This article was originally posted on the Artslink website.
An orchestra’s gala concert is
a culturally important event, but its artistic significance is always a gamble.
Daring originality often yields to respectability, and listeners hear a
competent performance rather than an inspiring one. But no such problem beset Thursday
night’s Johannesburg Philharmonic concert, which commemorated the centenary of
Albertina Sisulu. The American conductor William Eddins and the additional
forces of the KZN Philharmonic Orchestra exalted concertgoers’ experiences far
beyond expectations. The audience’s mood rose very quickly in the evening from
delighted anticipation to genuine, ecstatic joy.
The tone was set well by the
welcoming dignitaries. The Chair of the KZNPO Board, Saki Makozoma, welcomed concertgoers
and visitors from the Sisulu family and foundations, including Max and Elinor
Sisulu. The Chair of the JPO Board, retired Deputy Chief Justice Dikgang
Moseneke, spoke tenderly about Albertina Sisulu, her place in the history of
South Africa, and his own connection to that history. Minister Lindiwe Sisulu
spoke after the intermission about her mother’s joy in music and introduced the
commemorative work commissioned for her centenary, MaSisulu Sinfonia, by the
South African composer Bongani Ndoda-Breen.

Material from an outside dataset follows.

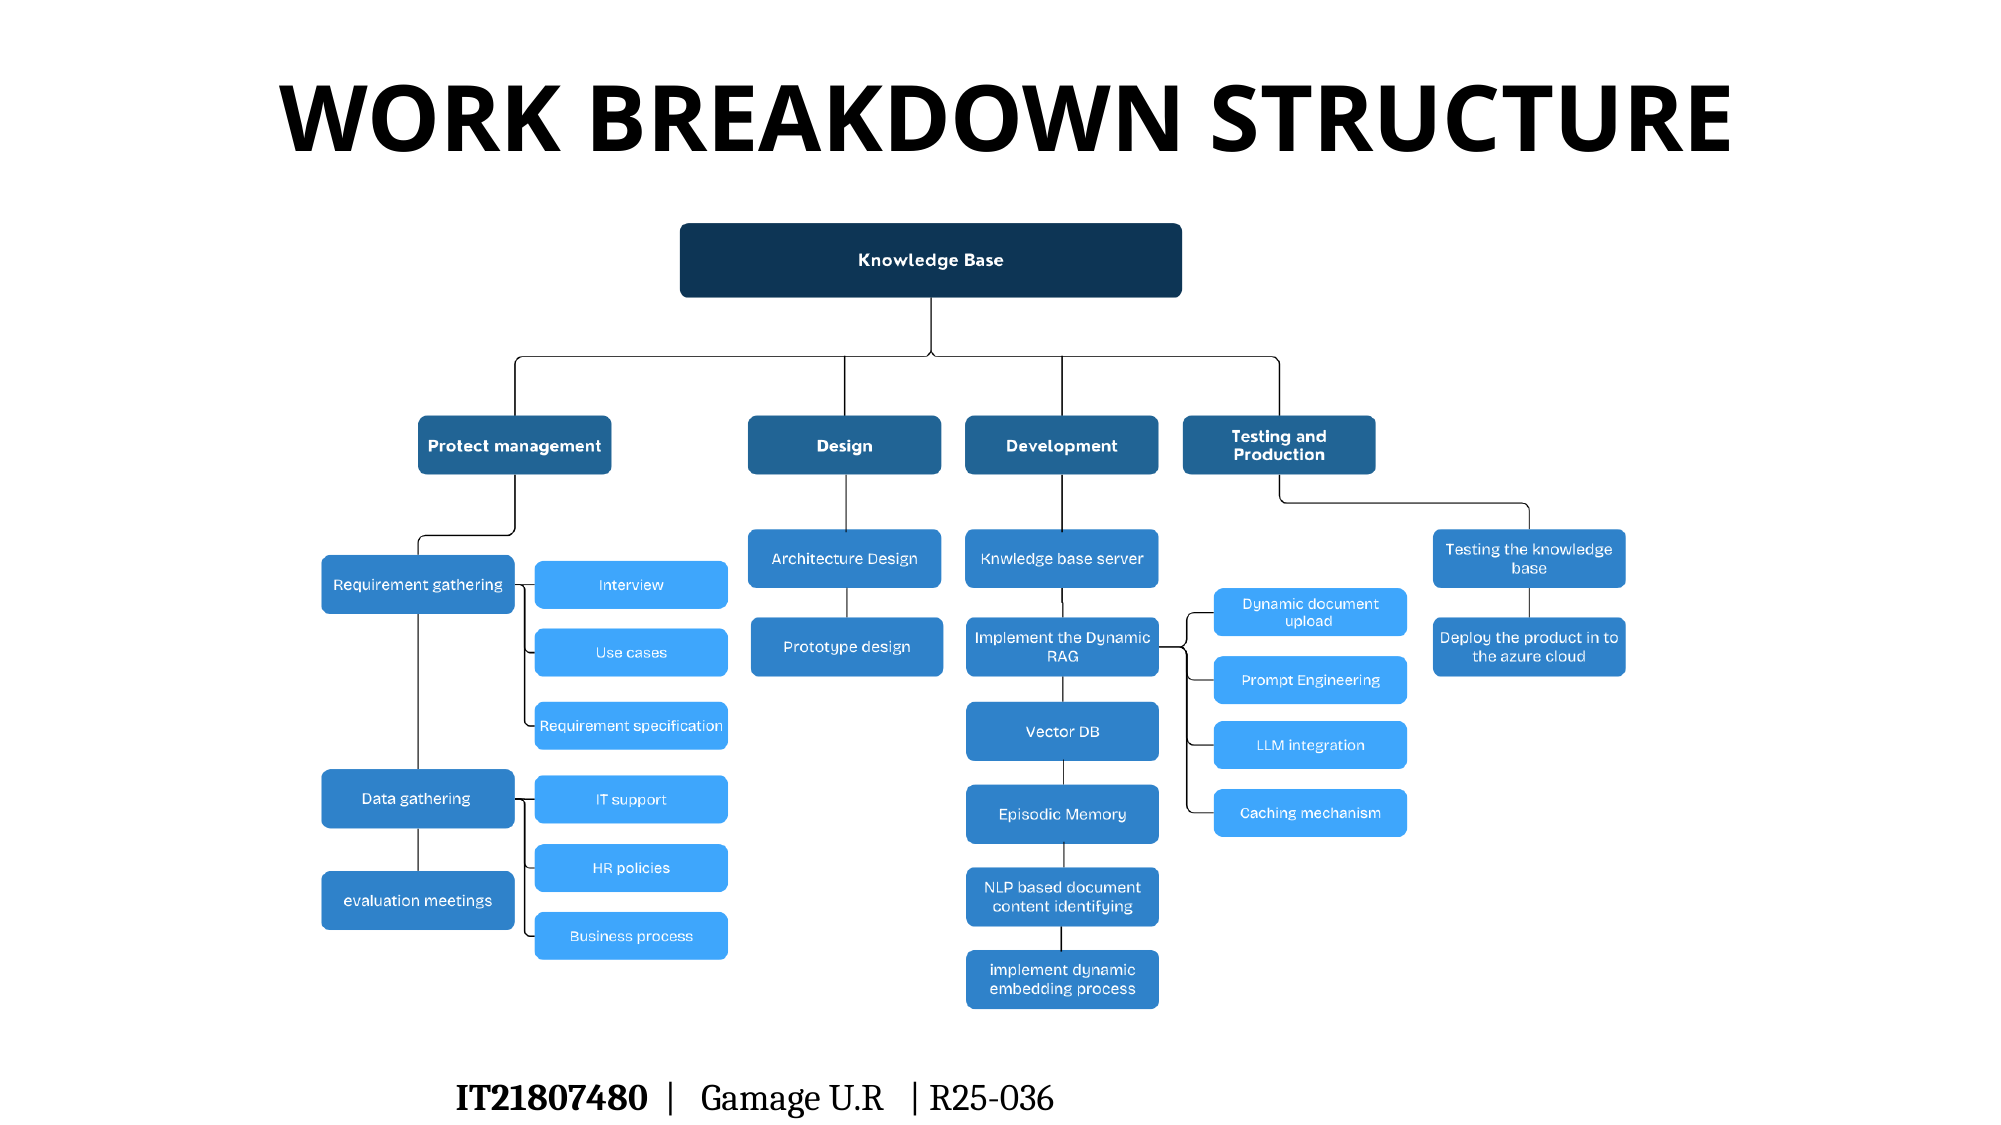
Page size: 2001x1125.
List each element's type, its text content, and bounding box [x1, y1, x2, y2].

The evening began with the
Bacchanale from Saint-Saëns’s opera “Samson et Dalila,” which follows the orgy of
the Philistine priests and priestesses in the Temple of Dagon. I had thought
that Eddins began the work too slowly, but his ideas quickly became clear, as
the piece built effectively in savagery and sensuousness towards a feverish
climax.
Next, the American violinist
Rachel Lee Priday came out to play the solo in Brahms’s violin concerto in D
major. Eddins and Priday seemed unified in their singular conception of Brahms
and the piece. Their Brahms was the raging, thundering, table-thumping,
heaven-storming, kick-stomping Brahms, a composer of boundless fury and
unlimited ecstasy, albeit one who expresses his extremes in backward-looking
classical forms and traditional structures, and an abiding sense of beauty and
lyricism.
Eddins and Priday phrased all
sections of the entire concerto in tandem, arcing wondrous long lines of
thought and emotion over bar line after bar line. They kept close communion
throughout, sometimes even seeming to dance together to the music. Priday, who
plays with an enormous and strong sound from her violin, soared with bravura
through her virtuosic part; as the orchestra took up the theme in the finale,
she urged them to play it faster. (Unfortunately, despite the rapturous
applause she enjoyed, no encore was forthcoming.)
The concert ended with Leonard
Bernstein’s Symphonic Dances from “West Side Story,” in commemoration of
another centenary. The orchestra unleashed another magnificent burst of energy
and drama. Eddins’s inflections brought forth such strong feelings in the music
that, if there could possibly have been any listener who was unfamiliar with
the Broadway musical, they could have followed the emotions of the story in
fine detail and with strong convictions just by hearing this performance. It’s
worth noting that the orchestra applauded Eddins at the end of the evening just
as enthusiastically as the audience did.